**What to produce**
Would you repeat the listing below exactly, with no pictures in it?
##### Information shown #####
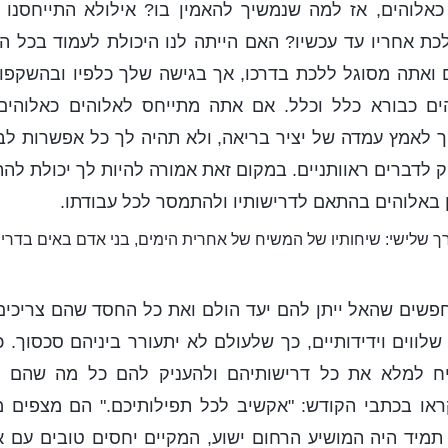
כאלוהים, אז למה שנמשיך להאמין בו? אילולא התייחסנו א
לכת אחריו עד עכשיו? האם הייתה לנו היכולת לעמוד בכל הס
 ואתה מסוגל ללכת בדרכו, אך בגישה שלך כלפיו ובהשקפות
ים כבורא כלל וכלל. אם אתה מתייחס לאלוהים כאלוהי
ך לאמץ עמדה של יציר בריאה, ולא תהיה לך כל אפשרות לב
 לדברים ראוותניים. במקום זאת אמורה להיות לך יכולת 
 באלוהים בהתאם לדרישותיו ולהתמסר לכל עבודתו.
ך שלישי: שיחותיו של המשיח של אחרית הימים, בני אדם באים בדרי
פשים שהאל ייתן להם יעד הולם ואת כל החסד שהם צריכים
שלווים וידידותיים, כך שלעולם לא יתעורר ביניהם סכסוך. 
ח למלא את כל דרישותיהם ולהעניק להם כל מה שהם 
ו בכתבי הקודש: "אקשיב לכל תפילותיכם." הם מצפים 
 תמיד היה המושיע הרחום ישוע, המקיים יחסים טובים עם 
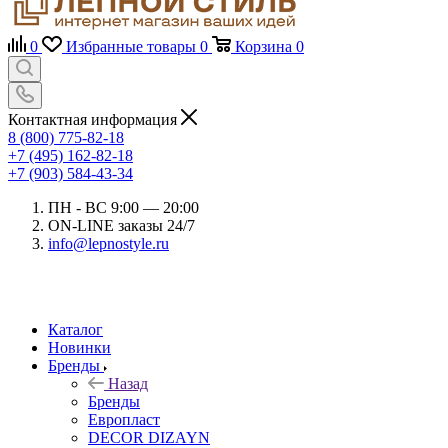
0
Избранные товары
0
Корзина
0
Контактная информация
8 (800) 775-82-18
+7 (495) 162-82-18
+7 (903) 584-43-34
ПН - ВС 9:00 — 20:00
ON-LINE заказы 24/7
info@lepnostyle.ru
Каталог
Новинки
Бренды
Назад
Бренды
Европласт
DECOR DIZAYN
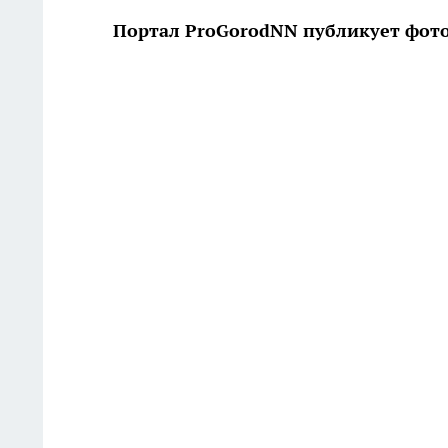
Портал ProGorodNN публикует фото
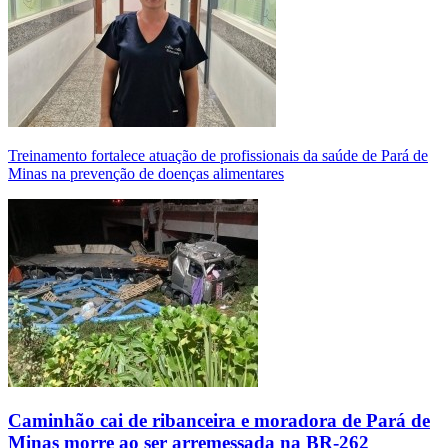
Treinamento fortalece atuação de profissionais da saúde de Pará de
Minas na prevenção de doenças alimentares
Caminhão cai de ribanceira e moradora de Pará de
Minas morre ao ser arremessada na BR-262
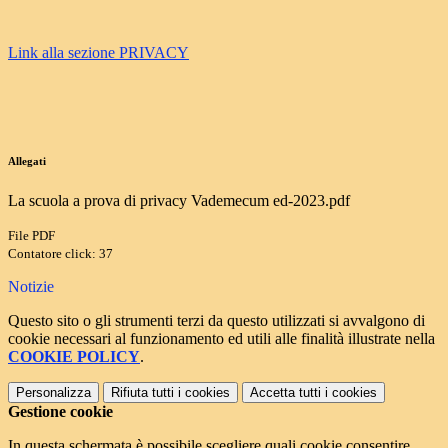
Link alla sezione PRIVACY
Allegati
La scuola a prova di privacy Vademecum ed-2023.pdf
File PDF
Contatore click: 37
Notizie
Questo sito o gli strumenti terzi da questo utilizzati si avvalgono di
cookie necessari al funzionamento ed utili alle finalità illustrate nella
COOKIE POLICY
.
Personalizza
Rifiuta tutti
i cookies
Accetta tutti
i cookies
Gestione cookie
In questa schermata è possibile scegliere quali cookie consentire.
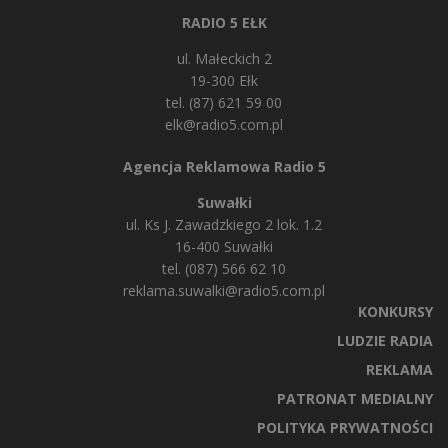
RADIO 5 EŁK
ul. Małeckich 2
19-300 Ełk
tel. (87) 621 59 00
elk@radio5.com.pl
Agencja Reklamowa Radio 5
Suwałki
ul. Ks J. Zawadzkiego 2 lok. 1.2
16-400 Suwałki
tel. (087) 566 62 10
reklama.suwalki@radio5.com.pl
KONKURSY
LUDZIE RADIA
REKLAMA
PATRONAT MEDIALNY
POLITYKA PRYWATNOŚCI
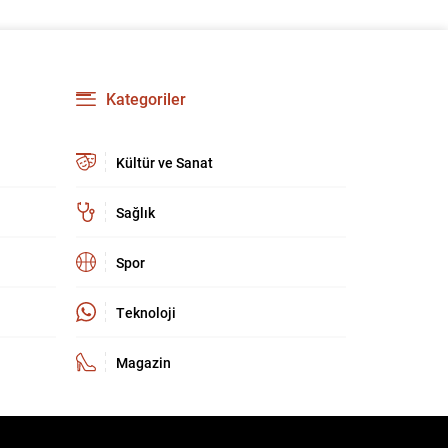
Kategoriler
Kültür ve Sanat
Sağlık
Spor
Teknoloji
Magazin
#####
**Solved exercise**
כאלוהים, אז למה שנמשיך להאמין בו? אילולא התייחסנו א
לכת אחריו עד עכשיו? האם הייתה לנו היכולת לעמוד בכל הס
 ואתה מסוגל ללכת בדרכו, אך בגישה שלך כלפיו ובהשקפות
ים כבורא כלל וכלל. אם אתה מתייחס לאלוהים כאלוהי
ך לאמץ עמדה של יציר בריאה, ולא תהיה לך כל אפשרות לב
 לדברים ראוותניים. במקום זאת אמורה להיות לך יכולת 
 באלוהים בהתאם לדרישותיו ולהתמסר לכל עבודתו.
ך שלישי: שיחותיו של המשיח של אחרית הימים, בני אדם באים בדרי
פשים שהאל ייתן להם יעד הולם ואת כל החסד שהם צריכים
שלווים וידידותיים, כך שלעולם לא יתעורר ביניהם סכסוך. 
ח למלא את כל דרישותיהם ולהעניק להם כל מה שהם 
ו בכתבי הקודש: "אקשיב לכל תפילותיכם." הם מצפים 
 תמיד היה המושיע הרחום ישוע, המקיים יחסים טובים עם 
0
Избранные товары
0
Корзина
0
Контактная информация
8 (800) 775-82-18
+7 (495) 162-82-18
+7 (903) 584-43-34
ПН - ВС 9:00 — 20:00
ON-LINE заказы 24/7
info@lepnostyle.ru
Каталог
Новинки
Бренды
Назад
Бренды
Европласт
DECOR DIZAYN
Портал ProGorodNN публикует фото
Treinamento fortalece atuação de profissionais da saúde de Pará de
Minas na prevenção de doenças alimentares
Caminhão cai de ribanceira e moradora de Pará de
Minas morre ao ser arremessada na BR-262
Link alla sezione PRIVACY
Allegati
La scuola a prova di privacy Vademecum ed-2023.pdf
File PDF
Contatore click: 37
Notizie
Questo sito o gli strumenti terzi da questo utilizzati si avvalgono di
cookie necessari al funzionamento ed utili alle finalità illustrate nella
COOKIE POLICY
.
Personalizza
Rifiuta tutti
i cookies
Accetta tutti
i cookies
Gestione cookie
In questa schermata è possibile scegliere quali cookie consentire.
RADIO 5 EŁK
ul. Małeckich 2
19-300 Ełk
tel. (87) 621 59 00
elk@radio5.com.pl
Agencja Reklamowa Radio 5
Suwałki
ul. Ks J. Zawadzkiego 2 lok. 1.2
16-400 Suwałki
tel. (087) 566 62 10
reklama.suwalki@radio5.com.pl
KONKURSY
LUDZIE RADIA
REKLAMA
PATRONAT MEDIALNY
POLITYKA PRYWATNOŚCI
Kategoriler
Kültür ve Sanat
Sağlık
Spor
Teknoloji
Magazin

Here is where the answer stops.